The place of worship file is dated 2006. Are there no prior editions of
this file? What about later versions of the file? Places of worship are
built, repurposed or destroyed (eg by fire) over time. But changes over
time cannot be studied without data over time.

Ie, what happens when a a later version of a file becomes available? Is
the prior version replaced, or does is still remain available? If not, why
not? If it is not available on-line, to whom does one turn for copies of
prior editions?

2. Any statement of a preservation policy. What procedures are in place to
manage the preservation of these data sets over time? What department is
responsible for the long-term preservation of these data? How frequently
are the data sets provided to whoever is responsible, after what period of
time? Software dependent formats are one of the first things to 'kill' a
dataset, once older formats can no longer be read by current software.
Access should not be mistaken for preservation.
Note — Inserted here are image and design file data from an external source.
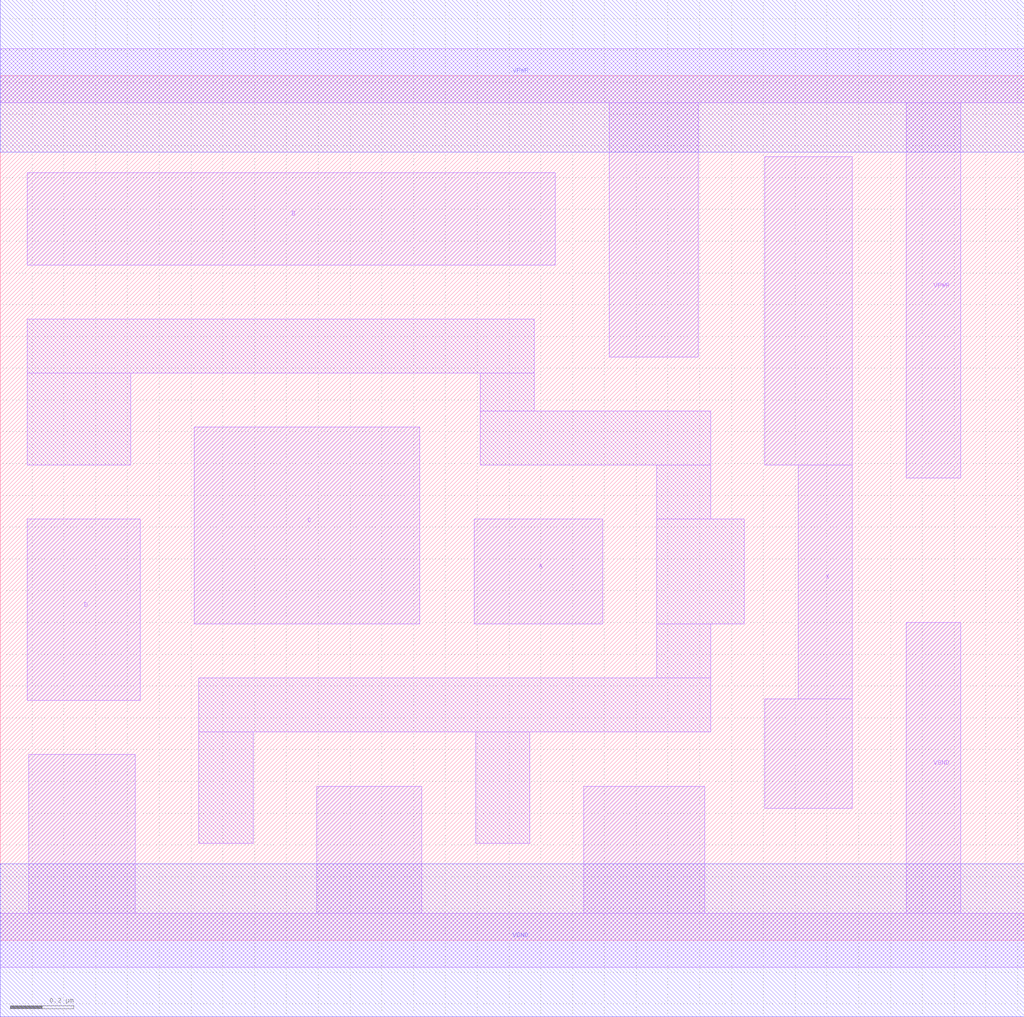
<source format=lef>
# Copyright 2020 The SkyWater PDK Authors
#
# Licensed under the Apache License, Version 2.0 (the "License");
# you may not use this file except in compliance with the License.
# You may obtain a copy of the License at
#
#     https://www.apache.org/licenses/LICENSE-2.0
#
# Unless required by applicable law or agreed to in writing, software
# distributed under the License is distributed on an "AS IS" BASIS,
# WITHOUT WARRANTIES OR CONDITIONS OF ANY KIND, either express or implied.
# See the License for the specific language governing permissions and
# limitations under the License.
#
# SPDX-License-Identifier: Apache-2.0

VERSION 5.5 ;
NAMESCASESENSITIVE ON ;
BUSBITCHARS "[]" ;
DIVIDERCHAR "/" ;
MACRO sky130_fd_sc_hd__or4_2
  CLASS CORE ;
  SOURCE USER ;
  ORIGIN  0.000000  0.000000 ;
  SIZE  3.220000 BY  2.720000 ;
  SYMMETRY X Y R90 ;
  SITE unithd ;
  PIN A
    ANTENNAGATEAREA  0.126000 ;
    DIRECTION INPUT ;
    USE SIGNAL ;
    PORT
      LAYER li1 ;
        RECT 1.490000 0.995000 1.895000 1.325000 ;
    END
  END A
  PIN B
    ANTENNAGATEAREA  0.126000 ;
    DIRECTION INPUT ;
    USE SIGNAL ;
    PORT
      LAYER li1 ;
        RECT 0.085000 2.125000 1.745000 2.415000 ;
    END
  END B
  PIN C
    ANTENNAGATEAREA  0.126000 ;
    DIRECTION INPUT ;
    USE SIGNAL ;
    PORT
      LAYER li1 ;
        RECT 0.610000 0.995000 1.320000 1.615000 ;
    END
  END C
  PIN D
    ANTENNAGATEAREA  0.126000 ;
    DIRECTION INPUT ;
    USE SIGNAL ;
    PORT
      LAYER li1 ;
        RECT 0.085000 0.755000 0.440000 1.325000 ;
    END
  END D
  PIN X
    ANTENNADIFFAREA  0.445500 ;
    DIRECTION OUTPUT ;
    USE SIGNAL ;
    PORT
      LAYER li1 ;
        RECT 2.405000 0.415000 2.680000 0.760000 ;
        RECT 2.405000 1.495000 2.680000 2.465000 ;
        RECT 2.510000 0.760000 2.680000 1.495000 ;
    END
  END X
  PIN VGND
    DIRECTION INOUT ;
    SHAPE ABUTMENT ;
    USE GROUND ;
    PORT
      LAYER li1 ;
        RECT 0.000000 -0.085000 3.220000 0.085000 ;
        RECT 0.090000  0.085000 0.425000 0.585000 ;
        RECT 0.995000  0.085000 1.325000 0.485000 ;
        RECT 1.835000  0.085000 2.215000 0.485000 ;
        RECT 2.850000  0.085000 3.020000 1.000000 ;
    END
    PORT
      LAYER met1 ;
        RECT 0.000000 -0.240000 3.220000 0.240000 ;
    END
  END VGND
  PIN VPWR
    DIRECTION INOUT ;
    SHAPE ABUTMENT ;
    USE POWER ;
    PORT
      LAYER li1 ;
        RECT 0.000000 2.635000 3.220000 2.805000 ;
        RECT 1.915000 1.835000 2.195000 2.635000 ;
        RECT 2.850000 1.455000 3.020000 2.635000 ;
    END
    PORT
      LAYER met1 ;
        RECT 0.000000 2.480000 3.220000 2.960000 ;
    END
  END VPWR
  OBS
    LAYER li1 ;
      RECT 0.085000 1.495000 0.410000 1.785000 ;
      RECT 0.085000 1.785000 1.680000 1.955000 ;
      RECT 0.625000 0.305000 0.795000 0.655000 ;
      RECT 0.625000 0.655000 2.235000 0.825000 ;
      RECT 1.495000 0.305000 1.665000 0.655000 ;
      RECT 1.510000 1.495000 2.235000 1.665000 ;
      RECT 1.510000 1.665000 1.680000 1.785000 ;
      RECT 2.065000 0.825000 2.235000 0.995000 ;
      RECT 2.065000 0.995000 2.340000 1.325000 ;
      RECT 2.065000 1.325000 2.235000 1.495000 ;
  END
END sky130_fd_sc_hd__or4_2
END LIBRARY

</source>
3. Almost all data sets currently listed are spatially referenced data
sets, such as ESRI shapefiles, etc.What about other data, such as
anonymized microdata collected in the course of surveys conducted by the
City? For example, the Toronto employment survey, surveys conducted by the
TTC, by GO Transit, by the TDSB, attempts to survey the homeless etc. --
should these not also be included? The microdata from the Toronto
employment survey could, for example, be subjected to additional
statistical analyses than the simple descriptive statistics made available
in the reports available on the web site.

I am sure there are many other surveys that are conducted eg by City
Planning Division's Policy & Research section of which I am not even
aware, but which could be used for secondary statistical analysis so as to
improve our understanding of how the community functions, and the
informing of policy decisions. They may or may not be interesting from the
point of view of spatial analysis (GIS)  but are certainly interesting for
other types of analysis which do not involve spatial relationships.
Nonetheless, they should still be made available.

There are software solutions available that can, for example, present data
in a fashion that on the one hand supports the generation of descriptive
as well as inferential statistics from microdata, while on the other hand
ensuring that eg no table cell contains less than 5 (or some other
selected number) cases, so as to ensure privacy and confidentiality of

Laine G.M. Ruus
Data Library Service